List every company and every aircraft model named in the passage about CityJet's fleet decision.

▸ **Excerpted passage**
- - - - -

Whether intentionally or not, Mr Oncken gives the impression that the EMB190 may be the front runner. "And then there's the Embraer," he says, "They have proven that they can operate in and out of London City".

Nevertheless, this looks to be genuinely a three-way race, which could all boil down to price: "I do have my expectations that, financially, operating whichever aircraft on regional services in Central Europe, you should not exceed a certain capital cost… I want to hear what [the manufacturers] are able to do in order to accommodate our expectations".

Although London City is a high yield market for a regional airline, Mr Oncken is right to ensure that the fleet decision contributes to a lower cost base. New aircraft will mean higher ownership-related costs, but this should be more than offset by lower operating costs. The forthcoming Farnborough Air Show may see an announcement from CityJet about progress with its fleet competition, although it is unlikely that a final decision will be possible in the timescale.

- - - - -

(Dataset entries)
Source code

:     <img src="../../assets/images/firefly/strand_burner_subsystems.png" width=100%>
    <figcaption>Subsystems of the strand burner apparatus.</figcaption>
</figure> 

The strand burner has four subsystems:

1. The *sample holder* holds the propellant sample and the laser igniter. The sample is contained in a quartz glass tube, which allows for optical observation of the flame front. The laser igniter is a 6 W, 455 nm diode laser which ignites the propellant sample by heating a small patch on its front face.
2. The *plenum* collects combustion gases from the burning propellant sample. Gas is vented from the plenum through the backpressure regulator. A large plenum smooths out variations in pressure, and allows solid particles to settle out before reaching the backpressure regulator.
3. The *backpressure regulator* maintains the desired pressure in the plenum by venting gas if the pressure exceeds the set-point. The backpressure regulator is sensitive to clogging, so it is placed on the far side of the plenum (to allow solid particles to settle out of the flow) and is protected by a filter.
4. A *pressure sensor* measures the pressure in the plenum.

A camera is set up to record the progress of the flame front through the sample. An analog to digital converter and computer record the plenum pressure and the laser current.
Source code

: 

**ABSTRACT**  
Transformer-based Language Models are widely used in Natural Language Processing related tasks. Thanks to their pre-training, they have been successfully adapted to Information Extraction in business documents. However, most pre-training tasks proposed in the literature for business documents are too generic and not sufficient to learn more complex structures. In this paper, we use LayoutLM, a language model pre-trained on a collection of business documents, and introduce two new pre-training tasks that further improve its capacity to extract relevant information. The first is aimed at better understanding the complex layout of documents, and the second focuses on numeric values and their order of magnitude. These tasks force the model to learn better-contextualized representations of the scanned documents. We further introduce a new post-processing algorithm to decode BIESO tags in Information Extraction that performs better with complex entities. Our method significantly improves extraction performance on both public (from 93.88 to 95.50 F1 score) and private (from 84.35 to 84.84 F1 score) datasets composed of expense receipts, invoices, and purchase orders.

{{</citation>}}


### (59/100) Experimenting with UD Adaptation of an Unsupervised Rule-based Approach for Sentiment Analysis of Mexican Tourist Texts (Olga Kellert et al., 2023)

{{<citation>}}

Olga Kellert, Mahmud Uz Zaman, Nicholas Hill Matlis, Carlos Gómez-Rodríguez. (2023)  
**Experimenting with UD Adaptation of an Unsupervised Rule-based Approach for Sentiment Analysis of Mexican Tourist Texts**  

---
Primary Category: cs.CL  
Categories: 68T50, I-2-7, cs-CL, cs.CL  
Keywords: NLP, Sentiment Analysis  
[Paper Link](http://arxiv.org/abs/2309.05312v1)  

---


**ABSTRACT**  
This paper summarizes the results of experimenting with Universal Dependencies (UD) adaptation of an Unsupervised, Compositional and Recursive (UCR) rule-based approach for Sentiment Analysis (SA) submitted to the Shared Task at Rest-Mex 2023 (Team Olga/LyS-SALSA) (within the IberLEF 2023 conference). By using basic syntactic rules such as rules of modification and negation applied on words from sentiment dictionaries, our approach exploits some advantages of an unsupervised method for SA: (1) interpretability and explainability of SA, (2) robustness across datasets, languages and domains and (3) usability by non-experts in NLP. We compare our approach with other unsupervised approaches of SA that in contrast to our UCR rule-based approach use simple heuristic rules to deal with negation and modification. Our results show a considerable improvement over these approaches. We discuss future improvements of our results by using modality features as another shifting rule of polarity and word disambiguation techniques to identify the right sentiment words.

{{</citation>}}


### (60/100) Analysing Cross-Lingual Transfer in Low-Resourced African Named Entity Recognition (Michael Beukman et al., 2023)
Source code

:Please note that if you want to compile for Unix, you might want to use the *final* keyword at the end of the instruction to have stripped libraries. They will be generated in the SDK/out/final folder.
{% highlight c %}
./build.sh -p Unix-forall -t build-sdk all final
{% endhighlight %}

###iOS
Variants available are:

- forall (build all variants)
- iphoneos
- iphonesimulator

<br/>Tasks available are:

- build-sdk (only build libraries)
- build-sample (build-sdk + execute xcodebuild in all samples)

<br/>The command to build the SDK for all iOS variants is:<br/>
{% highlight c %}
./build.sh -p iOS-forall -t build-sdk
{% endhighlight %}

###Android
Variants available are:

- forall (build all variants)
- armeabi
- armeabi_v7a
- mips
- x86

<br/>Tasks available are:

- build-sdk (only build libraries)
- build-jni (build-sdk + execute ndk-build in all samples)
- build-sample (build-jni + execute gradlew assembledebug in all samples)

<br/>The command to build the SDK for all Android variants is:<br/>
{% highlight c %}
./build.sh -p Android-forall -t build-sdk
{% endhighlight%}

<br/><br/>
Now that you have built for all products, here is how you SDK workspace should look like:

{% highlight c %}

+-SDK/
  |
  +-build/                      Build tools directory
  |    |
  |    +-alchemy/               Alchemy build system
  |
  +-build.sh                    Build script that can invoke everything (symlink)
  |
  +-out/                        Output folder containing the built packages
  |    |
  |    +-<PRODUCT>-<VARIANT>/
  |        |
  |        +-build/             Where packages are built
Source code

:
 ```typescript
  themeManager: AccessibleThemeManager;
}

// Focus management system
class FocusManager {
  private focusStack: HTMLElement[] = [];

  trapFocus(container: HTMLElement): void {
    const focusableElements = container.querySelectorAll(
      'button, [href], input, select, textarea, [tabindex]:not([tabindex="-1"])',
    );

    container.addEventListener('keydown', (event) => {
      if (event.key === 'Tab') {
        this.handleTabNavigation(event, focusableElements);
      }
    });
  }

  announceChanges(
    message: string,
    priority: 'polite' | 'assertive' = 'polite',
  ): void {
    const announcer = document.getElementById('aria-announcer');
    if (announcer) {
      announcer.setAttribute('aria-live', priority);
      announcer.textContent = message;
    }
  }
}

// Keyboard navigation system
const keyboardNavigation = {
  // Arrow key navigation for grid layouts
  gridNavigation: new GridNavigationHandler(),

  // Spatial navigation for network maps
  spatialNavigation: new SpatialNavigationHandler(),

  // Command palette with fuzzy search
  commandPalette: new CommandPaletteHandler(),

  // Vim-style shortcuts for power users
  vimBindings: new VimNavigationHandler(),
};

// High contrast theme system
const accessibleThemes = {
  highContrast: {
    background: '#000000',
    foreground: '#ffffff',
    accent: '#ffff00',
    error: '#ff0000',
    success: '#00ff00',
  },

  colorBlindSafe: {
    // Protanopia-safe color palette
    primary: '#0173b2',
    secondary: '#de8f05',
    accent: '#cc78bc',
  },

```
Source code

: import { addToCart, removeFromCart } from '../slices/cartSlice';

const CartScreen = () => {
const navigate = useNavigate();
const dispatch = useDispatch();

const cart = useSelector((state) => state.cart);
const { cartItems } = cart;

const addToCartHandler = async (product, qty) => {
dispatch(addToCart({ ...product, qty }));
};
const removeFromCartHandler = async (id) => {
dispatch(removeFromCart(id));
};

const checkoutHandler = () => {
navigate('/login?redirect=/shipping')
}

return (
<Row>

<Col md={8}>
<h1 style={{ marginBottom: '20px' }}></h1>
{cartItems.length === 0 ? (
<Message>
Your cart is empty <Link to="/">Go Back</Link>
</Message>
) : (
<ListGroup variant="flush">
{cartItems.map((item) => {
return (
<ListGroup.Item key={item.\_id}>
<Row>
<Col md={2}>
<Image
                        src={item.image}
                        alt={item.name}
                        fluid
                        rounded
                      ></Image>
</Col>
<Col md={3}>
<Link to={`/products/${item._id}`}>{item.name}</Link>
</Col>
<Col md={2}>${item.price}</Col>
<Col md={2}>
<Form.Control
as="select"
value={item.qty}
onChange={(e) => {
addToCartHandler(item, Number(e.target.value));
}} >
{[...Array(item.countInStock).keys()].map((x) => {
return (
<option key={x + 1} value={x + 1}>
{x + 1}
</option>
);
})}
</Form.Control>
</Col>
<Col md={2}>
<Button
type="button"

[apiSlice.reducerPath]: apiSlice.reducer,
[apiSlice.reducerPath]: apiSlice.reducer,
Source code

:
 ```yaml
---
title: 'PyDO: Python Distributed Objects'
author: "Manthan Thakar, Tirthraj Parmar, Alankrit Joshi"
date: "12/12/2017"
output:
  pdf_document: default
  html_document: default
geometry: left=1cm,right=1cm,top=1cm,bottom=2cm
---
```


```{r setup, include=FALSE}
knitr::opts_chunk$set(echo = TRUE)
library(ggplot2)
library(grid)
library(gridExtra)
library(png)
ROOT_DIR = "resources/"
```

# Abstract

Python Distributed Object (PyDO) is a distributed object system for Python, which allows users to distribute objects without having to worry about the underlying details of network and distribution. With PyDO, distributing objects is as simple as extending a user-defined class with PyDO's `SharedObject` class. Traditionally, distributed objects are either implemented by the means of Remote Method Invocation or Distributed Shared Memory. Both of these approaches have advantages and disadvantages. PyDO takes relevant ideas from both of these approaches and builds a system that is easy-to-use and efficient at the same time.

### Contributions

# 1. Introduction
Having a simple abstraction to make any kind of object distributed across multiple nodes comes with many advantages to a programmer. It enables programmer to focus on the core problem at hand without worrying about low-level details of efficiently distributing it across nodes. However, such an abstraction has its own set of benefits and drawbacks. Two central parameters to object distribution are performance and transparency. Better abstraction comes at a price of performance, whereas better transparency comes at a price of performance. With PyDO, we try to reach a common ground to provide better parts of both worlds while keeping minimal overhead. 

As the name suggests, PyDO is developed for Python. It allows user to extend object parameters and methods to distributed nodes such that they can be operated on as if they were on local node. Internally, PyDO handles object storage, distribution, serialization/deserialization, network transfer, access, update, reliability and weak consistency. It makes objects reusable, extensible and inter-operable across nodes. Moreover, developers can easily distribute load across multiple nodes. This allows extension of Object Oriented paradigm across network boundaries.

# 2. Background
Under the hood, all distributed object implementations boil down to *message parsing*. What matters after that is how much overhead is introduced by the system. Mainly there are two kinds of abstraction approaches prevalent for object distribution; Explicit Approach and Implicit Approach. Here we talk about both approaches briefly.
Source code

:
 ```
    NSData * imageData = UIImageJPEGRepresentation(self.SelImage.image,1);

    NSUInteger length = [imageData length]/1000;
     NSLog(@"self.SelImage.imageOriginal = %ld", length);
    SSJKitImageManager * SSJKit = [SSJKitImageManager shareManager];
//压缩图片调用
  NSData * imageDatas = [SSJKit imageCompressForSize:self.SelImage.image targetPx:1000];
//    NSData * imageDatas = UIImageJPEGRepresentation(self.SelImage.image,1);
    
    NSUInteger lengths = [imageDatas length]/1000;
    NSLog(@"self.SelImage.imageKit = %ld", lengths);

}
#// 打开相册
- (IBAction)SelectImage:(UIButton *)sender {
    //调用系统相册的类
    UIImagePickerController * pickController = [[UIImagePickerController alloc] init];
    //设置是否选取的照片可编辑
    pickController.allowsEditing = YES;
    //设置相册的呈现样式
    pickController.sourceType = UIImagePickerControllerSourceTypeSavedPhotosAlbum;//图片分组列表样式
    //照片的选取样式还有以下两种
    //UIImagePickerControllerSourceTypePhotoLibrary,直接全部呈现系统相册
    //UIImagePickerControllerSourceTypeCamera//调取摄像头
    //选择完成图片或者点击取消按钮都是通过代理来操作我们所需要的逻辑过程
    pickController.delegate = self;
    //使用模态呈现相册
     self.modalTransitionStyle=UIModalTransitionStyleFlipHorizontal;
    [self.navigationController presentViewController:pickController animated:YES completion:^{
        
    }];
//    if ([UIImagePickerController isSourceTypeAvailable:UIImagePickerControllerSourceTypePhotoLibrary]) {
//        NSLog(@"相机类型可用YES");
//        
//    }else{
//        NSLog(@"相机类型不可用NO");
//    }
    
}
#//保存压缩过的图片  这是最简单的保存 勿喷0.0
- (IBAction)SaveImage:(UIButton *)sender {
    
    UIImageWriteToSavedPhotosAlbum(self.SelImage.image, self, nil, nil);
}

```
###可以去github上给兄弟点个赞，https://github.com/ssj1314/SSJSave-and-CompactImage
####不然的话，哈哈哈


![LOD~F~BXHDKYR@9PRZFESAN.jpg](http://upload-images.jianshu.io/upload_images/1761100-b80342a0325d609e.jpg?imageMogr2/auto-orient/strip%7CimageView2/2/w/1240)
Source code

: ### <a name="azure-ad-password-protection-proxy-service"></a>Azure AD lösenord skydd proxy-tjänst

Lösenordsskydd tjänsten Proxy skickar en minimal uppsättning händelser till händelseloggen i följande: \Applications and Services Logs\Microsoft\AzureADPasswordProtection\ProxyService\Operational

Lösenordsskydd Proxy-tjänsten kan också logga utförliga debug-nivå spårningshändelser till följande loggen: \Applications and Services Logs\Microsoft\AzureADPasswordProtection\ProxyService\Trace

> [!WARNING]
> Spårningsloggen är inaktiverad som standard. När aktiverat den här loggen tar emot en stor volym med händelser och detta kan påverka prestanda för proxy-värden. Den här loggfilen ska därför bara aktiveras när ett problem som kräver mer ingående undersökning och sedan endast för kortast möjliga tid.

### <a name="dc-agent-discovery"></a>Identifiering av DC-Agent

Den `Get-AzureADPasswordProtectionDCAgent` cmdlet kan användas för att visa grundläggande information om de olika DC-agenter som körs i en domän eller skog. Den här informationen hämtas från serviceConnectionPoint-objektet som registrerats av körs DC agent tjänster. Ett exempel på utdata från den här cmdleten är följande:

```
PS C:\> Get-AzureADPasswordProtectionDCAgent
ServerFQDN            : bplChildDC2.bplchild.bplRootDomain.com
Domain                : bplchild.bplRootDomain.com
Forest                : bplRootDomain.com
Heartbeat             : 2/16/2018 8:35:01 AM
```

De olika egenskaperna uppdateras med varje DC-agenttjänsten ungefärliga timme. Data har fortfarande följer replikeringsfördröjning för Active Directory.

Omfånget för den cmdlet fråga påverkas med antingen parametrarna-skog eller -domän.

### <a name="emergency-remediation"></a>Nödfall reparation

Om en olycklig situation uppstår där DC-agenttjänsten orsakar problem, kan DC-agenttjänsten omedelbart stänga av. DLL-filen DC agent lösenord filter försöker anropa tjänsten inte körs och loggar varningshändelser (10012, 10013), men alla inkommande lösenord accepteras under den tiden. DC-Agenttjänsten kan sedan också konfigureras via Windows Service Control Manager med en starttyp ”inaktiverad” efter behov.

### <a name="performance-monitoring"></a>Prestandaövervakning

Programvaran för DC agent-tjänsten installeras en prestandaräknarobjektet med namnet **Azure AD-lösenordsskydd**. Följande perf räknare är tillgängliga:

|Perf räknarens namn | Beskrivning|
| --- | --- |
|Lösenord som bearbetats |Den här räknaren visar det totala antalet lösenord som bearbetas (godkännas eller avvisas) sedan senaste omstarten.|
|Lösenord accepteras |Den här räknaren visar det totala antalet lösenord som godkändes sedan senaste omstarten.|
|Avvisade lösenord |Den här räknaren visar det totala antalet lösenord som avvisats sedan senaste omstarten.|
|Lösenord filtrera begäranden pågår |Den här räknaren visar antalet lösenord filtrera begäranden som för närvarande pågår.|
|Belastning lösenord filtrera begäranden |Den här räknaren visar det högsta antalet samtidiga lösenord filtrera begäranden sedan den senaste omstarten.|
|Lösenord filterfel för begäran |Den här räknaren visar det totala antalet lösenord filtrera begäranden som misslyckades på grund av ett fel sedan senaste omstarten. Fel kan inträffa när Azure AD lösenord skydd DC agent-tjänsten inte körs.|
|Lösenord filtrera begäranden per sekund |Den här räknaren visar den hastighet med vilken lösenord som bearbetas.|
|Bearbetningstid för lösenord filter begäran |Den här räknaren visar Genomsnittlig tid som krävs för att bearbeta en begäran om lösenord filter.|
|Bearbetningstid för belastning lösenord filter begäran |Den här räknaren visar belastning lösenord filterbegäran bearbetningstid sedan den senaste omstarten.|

- - - - -

▸ **Written response**
EMB190, Embraer, CityJet